I'm just putting down some of my last thoughts before we leave. I made sure to catch the women's gymnastics team final live because I doubted I'd be able to watch tonight. Elsa is napping, I need to start her diapers since she'll be in sposies while I'm in the hospital. I'm going to run out to the chiropractor for a last adjustment soon, and then when I get back I'll get my bag all together.
It will be a different experience from the first time. That time was the middle of the night, it was snowy, and I thought I would be having my baby in the cozy and happy birth center. I was nervous and excited and didn't know what to expect. Even though this time we'll be calmly driving to a hospital on a bright sickeningly hot day, I still have the same feelings.
This time it's more about how this new person is going to fit into the family we've already made. I didn't worry about that with Elsa - back then it was more about logistics. How will I do day to day tasks, what are babies really like, etc. I'm not scared of caring for a baby this time, but my thoughts run more to how I will love and care for two children at once. Not that that makes me different or special or anything like that - I would guess every person with more than one has thought the same thing.
I'm nervous about the hospital experience. Before it was not planned, and I was desperate for pain relief and by the time a c-section was being considered I was just so over everything. None of it scared me, I just wanted it all to be over. Now, going in without that mindset, I get anxious.
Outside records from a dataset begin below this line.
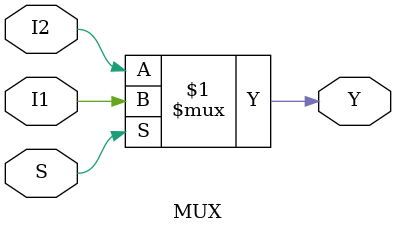
<source format=v>
/*Componente: 74AUP1G157 Low-power 2-input multiplexer
	Costo: Parte 74AUP1G157GF a $0.5463, la unidad.
  La Hoja del Fabricante pone solo un tiempo de propagacion para describir el paso
  de la señal desde alguna de las entradas a la salida, para C_load = 15 pF y
  Vcc = 3 V a 3.6 V:
    t_min = 1.9 ns
    t_typ = 3.2 ns
    t_max = 4.5 ns
    segun  la hoja del fabricante, los rangos de tiempos son iguales para paso
    de nivel bajo a alto como de alto a bajo.
*/
`timescale 1ns/1ps

//Definicion de los retardos para el Mux
//`define tpdmin_mux 1
//`define tpdtyp_mux 3.2
//`define tpdmax_mux 4.5

module MUX (input S, input I1, input I2, output Y);

  integer cont_mux = 0;

  assign /*#(`tpdmin_mux:`tpdtyp_mux:`tpdmax_mux)*/ #(1:3.2:4.5) Y = (S) ? I1:I2;

  //Se consume energía en las transiciones de 0 a 1 de la salida
  always @ ( posedge Y ) begin
    cont_mux = cont_mux +1;
  end

endmodule//

</source>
The anesthesia, the surgery, the recovery, suddenly being presented with a baby.
I wonder how I will feel after it's over. Right now I'm tired and starving - will I just seamlessly integrate the baby into my routine afterward, or will I cave in and let the nursery keep it for that first night? Will I want to always have it with me like I say now, or will I want breaks from time to time? And will I feel guilty about it? I feel silly, but I wonder if I will know what to do. It's silly because I already wonder that all the time. That's one part of the status quo that won't change - my ability to worry myself in circles.